▸ RECORDS SUPPLIED
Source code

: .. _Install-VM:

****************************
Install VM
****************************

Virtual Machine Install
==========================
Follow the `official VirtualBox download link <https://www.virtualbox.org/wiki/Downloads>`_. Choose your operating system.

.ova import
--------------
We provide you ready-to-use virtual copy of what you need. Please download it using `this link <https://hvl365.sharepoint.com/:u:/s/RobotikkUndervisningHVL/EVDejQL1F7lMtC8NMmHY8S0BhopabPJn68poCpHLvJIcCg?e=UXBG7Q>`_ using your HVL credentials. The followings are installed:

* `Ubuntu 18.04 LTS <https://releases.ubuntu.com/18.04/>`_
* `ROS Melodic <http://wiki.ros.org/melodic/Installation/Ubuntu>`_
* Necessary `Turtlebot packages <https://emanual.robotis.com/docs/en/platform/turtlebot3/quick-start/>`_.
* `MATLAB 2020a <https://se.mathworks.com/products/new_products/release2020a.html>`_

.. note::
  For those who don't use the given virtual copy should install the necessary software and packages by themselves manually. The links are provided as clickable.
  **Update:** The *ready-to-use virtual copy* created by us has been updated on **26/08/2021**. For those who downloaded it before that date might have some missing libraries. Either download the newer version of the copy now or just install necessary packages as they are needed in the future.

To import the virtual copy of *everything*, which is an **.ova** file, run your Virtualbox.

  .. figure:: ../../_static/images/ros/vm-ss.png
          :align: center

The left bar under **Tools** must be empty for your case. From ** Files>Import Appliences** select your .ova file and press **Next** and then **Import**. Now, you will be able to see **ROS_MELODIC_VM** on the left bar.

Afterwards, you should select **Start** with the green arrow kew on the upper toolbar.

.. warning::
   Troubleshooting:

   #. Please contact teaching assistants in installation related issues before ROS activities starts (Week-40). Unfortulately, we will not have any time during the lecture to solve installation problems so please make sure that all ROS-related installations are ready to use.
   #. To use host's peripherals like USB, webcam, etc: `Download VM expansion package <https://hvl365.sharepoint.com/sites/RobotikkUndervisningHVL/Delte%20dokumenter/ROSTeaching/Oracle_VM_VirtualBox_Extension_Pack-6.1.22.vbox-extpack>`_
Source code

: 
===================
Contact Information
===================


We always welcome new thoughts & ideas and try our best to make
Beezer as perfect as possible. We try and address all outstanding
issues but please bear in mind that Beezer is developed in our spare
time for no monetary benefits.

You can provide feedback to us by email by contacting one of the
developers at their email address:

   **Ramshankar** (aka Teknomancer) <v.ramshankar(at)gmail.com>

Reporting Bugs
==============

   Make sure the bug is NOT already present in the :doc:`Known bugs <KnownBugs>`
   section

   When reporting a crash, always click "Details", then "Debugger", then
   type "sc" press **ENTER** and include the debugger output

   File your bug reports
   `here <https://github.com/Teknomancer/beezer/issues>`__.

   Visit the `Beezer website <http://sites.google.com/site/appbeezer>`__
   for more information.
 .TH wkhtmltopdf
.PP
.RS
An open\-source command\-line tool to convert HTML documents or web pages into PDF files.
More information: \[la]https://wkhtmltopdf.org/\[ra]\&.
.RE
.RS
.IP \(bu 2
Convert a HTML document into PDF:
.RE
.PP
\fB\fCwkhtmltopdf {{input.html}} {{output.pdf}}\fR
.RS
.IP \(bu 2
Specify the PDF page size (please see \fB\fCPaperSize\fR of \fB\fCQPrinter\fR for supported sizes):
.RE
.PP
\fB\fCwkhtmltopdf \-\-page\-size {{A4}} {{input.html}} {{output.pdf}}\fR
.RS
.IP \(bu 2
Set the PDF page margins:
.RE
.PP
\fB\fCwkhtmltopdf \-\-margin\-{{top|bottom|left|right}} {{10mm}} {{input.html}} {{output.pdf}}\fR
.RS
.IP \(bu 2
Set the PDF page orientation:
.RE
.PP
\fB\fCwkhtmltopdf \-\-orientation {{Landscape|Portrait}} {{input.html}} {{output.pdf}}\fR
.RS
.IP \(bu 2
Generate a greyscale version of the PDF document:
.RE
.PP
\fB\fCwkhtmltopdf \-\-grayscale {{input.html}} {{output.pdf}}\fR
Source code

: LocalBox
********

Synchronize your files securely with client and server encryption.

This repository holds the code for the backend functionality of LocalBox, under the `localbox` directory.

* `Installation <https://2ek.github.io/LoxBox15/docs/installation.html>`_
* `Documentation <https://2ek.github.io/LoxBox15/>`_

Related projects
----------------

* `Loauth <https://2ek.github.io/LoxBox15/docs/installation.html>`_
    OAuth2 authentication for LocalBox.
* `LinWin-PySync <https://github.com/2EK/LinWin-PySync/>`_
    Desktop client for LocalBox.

▸ REQUIREMENT
Where the string "address" occurs in a line of the listing, copy the line.

▸ WRITTEN SOLUTION
Beezer as perfect as possible. We try and address all outstanding
developers at their email address:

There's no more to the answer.